┌─ Text shown

Note: the aim is to develop a single specification that can be applied to both XHTML and SMIL for simple kinds of dialog. When richer dialog structure is needed, application developers will be able to loosely couple XHTML or SMIL with a voice browser based upon VoiceXML or other means, such as Java. The basis for achieving this is the subject of section 3.4.

3.3 A framework for the utilization of local and remote resources for speech and ink

Mobile devices have limited computational and memory resources, and as a result, may benefit from access to a remote high quality speech synthesis engine. Speech synthesis is taken here to include the combination of synthetic speech and prerecorded audio.

Speech recognition on hand-held devices is currently limited to vocabularies of no more than a few hundred words. For larger vocabularies, network access is needed to dedicated speech recognition engines. Network access is also needed to connect to servers offering speaker verification services.

While small devices can support limited character and gesture recognition, server based processing of ink will enable the provision of richer capabilities without need for changes to the device itself. For example, more flexible handwriting recognition, user authentication, and specialized input modes for mathematics, music, and other application specific gestures. Direct support for ink will avoid the loss of information when converting to bitmap or vector formats.

An investigation will be undertaken to recommend the basis for a client device to identify and make use of local and remote resources resources. This work will focus on the markup and scripting interface, and not the protocols, which are likely to be developed outside of the W3C, for instance, work in the IETF on MRCP.

3.4 A framework for coupling disparate components of a multimodal system

A multimodal system may involve several devices, for instance the combination of a cell phone and a wall mounted display. These will need to be coordinated to form a coherent multimodal application. Another example is a PDA providing the user interface, and coupled to a voice gateway running VoiceXML. The ability to couple devices provides a way to escape the limitations of each device.

An investigation will be undertaken to recommend the basis for coupling such disparate components. Some of the issues to be considered include the set up and termination of sessions, the use of XML to represent events, the asynchronous nature of such events, the ability to recover from temporary breaks in network connectivity, and potential change of IP addresses. This work will focus on the markup and scripting interface, and not the protocols, which are likely to be developed outside of the W3C. For instance, the SIP working group in the IETF is specifying how to use SIP to transfer events. This work item may lead to proposals for extensions to VoiceXML for review by the Voice Browser Activity.

3.5 Coordination

The Multimodal Interaction working group will coordinate its work with other W3C working groups and with relevant external groups, see sections 9 and 10 below.

4. Duration

This Working Group is scheduled to last for two years, from February 25th, 2002 to February 25th, 2004.

5. Success Criteria

The Working Group has fulfilled its mission if it succeeds in unifying the efforts of vendors and content providers to stimulate the development and widespread use of multimodal systems conforming to the W3C specifications developed by the Working Group. See section 7 for the timeline for each of the planned specifications.

6. Release Policy

By default, all documents under development by the Working Group are available to W3C Members from the group's web page. Selected documents will be made publically available via the W3C's technical reports page after approval from W3C management. The types of documents (Notes, Working Drafts etc.) are defined by the W3C Process.

Documents must have at least one editor and one or more contributors. Documents should have a date by which they will be declared stable. Any remaining issues at this date will be described in the document to avoid delaying its wider release.

└─

_Tasks_
1. Answer these from the charter text:
(a) Speech recognition on hand-held devices is limited to vocabularies of what size?
(b) On what date is the Working Group scheduled to end?
(c) At minimum, who must every document have?
2. Print the charter text from "5. Success Criteria" to "the planned specifications.".
Rely on the charter text alone.

┌─ Recorded information

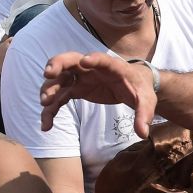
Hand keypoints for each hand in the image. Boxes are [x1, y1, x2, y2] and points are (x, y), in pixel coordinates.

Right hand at [40, 52, 155, 133]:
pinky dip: (51, 110)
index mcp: (113, 66)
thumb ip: (143, 115)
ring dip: (50, 88)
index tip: (85, 61)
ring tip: (45, 103)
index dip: (94, 59)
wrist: (133, 87)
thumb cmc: (140, 90)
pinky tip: (46, 125)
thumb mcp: (147, 102)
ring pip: (60, 78)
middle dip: (58, 64)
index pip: (102, 59)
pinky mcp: (77, 89)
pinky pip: (60, 97)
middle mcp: (92, 68)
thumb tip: (143, 134)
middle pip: (71, 60)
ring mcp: (82, 78)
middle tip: (48, 73)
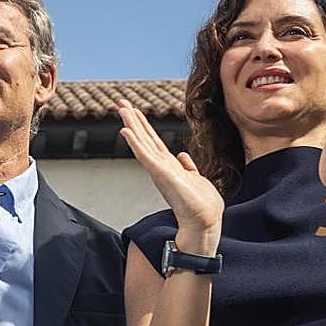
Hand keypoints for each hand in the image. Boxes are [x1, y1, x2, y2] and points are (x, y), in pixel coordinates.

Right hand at [118, 100, 223, 254]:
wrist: (204, 223)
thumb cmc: (202, 205)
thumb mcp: (196, 179)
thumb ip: (187, 167)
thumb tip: (182, 155)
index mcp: (169, 167)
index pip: (154, 142)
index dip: (144, 126)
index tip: (135, 111)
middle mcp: (160, 167)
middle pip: (144, 138)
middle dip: (133, 120)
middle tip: (121, 102)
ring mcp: (159, 170)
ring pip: (142, 143)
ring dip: (131, 125)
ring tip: (121, 108)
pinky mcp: (161, 175)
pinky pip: (144, 155)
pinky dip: (134, 143)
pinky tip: (125, 130)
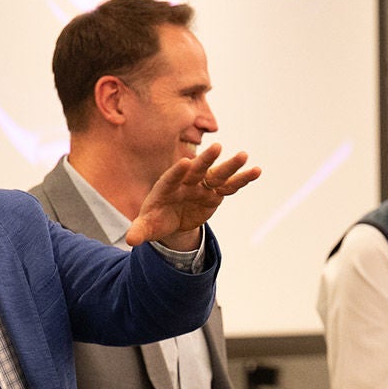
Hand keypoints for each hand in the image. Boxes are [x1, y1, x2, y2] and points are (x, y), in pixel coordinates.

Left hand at [125, 143, 261, 249]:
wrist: (170, 219)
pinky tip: (257, 171)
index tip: (186, 163)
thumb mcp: (147, 227)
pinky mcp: (215, 192)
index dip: (177, 172)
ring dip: (230, 166)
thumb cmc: (156, 220)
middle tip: (217, 147)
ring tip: (244, 156)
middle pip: (197, 170)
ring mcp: (202, 186)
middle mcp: (186, 182)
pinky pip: (230, 185)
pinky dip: (242, 179)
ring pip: (217, 174)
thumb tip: (130, 241)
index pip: (171, 178)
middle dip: (206, 160)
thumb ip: (140, 231)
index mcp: (166, 188)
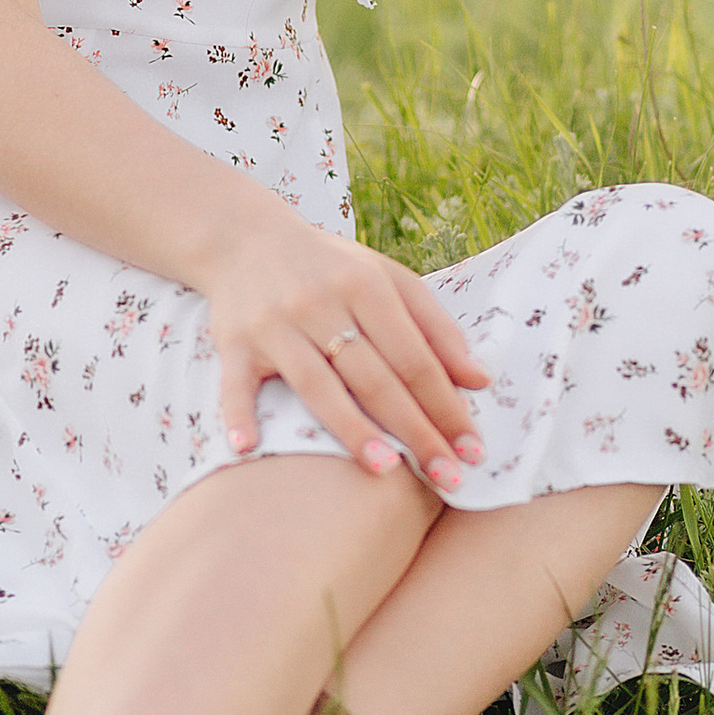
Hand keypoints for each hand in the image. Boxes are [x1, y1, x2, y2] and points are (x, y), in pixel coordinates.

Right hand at [204, 217, 490, 494]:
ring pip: (316, 384)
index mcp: (366, 285)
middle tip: (447, 476)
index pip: (414, 357)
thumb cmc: (331, 269)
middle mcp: (321, 303)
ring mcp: (275, 324)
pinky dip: (240, 415)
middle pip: (374, 377)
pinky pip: (236, 384)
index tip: (472, 447)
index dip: (446, 404)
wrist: (246, 238)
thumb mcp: (388, 280)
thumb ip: (435, 328)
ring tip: (384, 469)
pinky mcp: (233, 342)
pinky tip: (248, 449)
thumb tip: (480, 381)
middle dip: (415, 430)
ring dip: (350, 428)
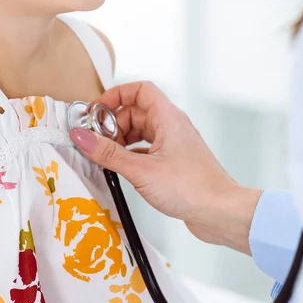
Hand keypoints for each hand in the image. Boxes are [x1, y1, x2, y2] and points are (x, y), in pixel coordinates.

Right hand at [70, 81, 262, 253]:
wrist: (220, 213)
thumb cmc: (192, 188)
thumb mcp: (141, 169)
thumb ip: (108, 153)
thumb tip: (82, 136)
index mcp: (168, 117)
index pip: (140, 90)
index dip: (116, 95)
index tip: (96, 111)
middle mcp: (172, 126)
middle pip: (135, 111)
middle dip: (113, 124)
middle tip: (96, 141)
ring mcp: (173, 144)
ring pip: (140, 131)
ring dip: (121, 140)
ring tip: (106, 157)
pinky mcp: (173, 161)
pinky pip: (146, 149)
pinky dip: (130, 154)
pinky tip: (121, 168)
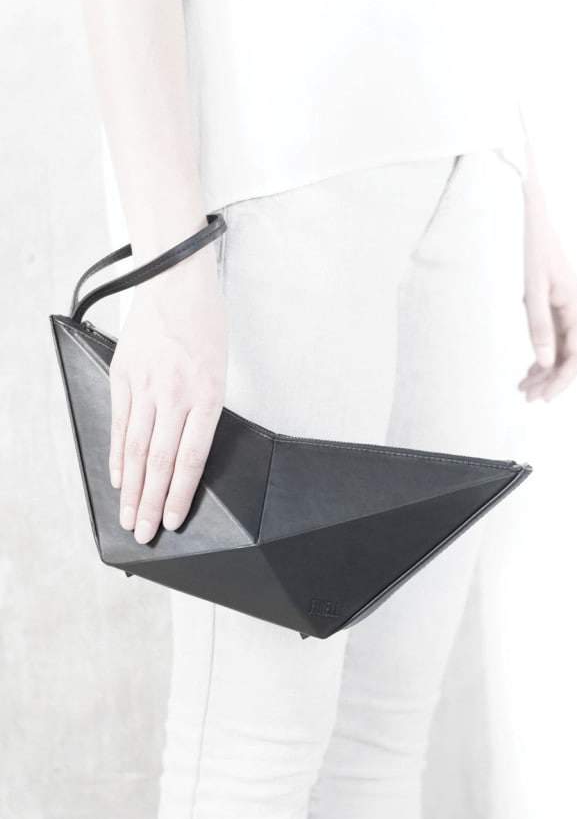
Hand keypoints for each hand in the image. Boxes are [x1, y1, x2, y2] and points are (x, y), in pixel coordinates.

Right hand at [108, 242, 226, 543]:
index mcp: (206, 396)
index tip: (172, 521)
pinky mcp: (123, 376)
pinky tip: (117, 479)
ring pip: (135, 449)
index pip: (191, 458)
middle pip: (159, 461)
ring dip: (130, 489)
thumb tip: (185, 458)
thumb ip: (203, 414)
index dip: (179, 494)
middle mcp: (175, 395)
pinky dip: (117, 456)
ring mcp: (145, 386)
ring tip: (127, 517)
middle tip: (143, 534)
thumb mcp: (218, 373)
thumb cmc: (205, 328)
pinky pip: (119, 424)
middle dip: (151, 504)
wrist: (176, 284)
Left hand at [519, 163, 576, 402]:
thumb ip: (538, 326)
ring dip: (545, 372)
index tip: (544, 398)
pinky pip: (554, 340)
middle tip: (527, 399)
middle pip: (570, 357)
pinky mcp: (556, 308)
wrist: (535, 221)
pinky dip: (541, 357)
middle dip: (551, 380)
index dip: (562, 380)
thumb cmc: (533, 251)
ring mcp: (568, 311)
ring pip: (561, 350)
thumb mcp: (532, 289)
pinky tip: (528, 371)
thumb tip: (544, 363)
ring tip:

└─

_List of answers_
1.
(a) No more than a few hundred words.
(b) February 25th, 2004.
(c) At least one editor and one or more contributors.

2.
5. Success Criteria

The Working Group has fulfilled its mission if it succeeds in unifying the efforts of vendors and content providers to stimulate the development and widespread use of multimodal systems conforming to the W3C specifications developed by the Working Group. See section 7 for the timeline for each of the planned specifications.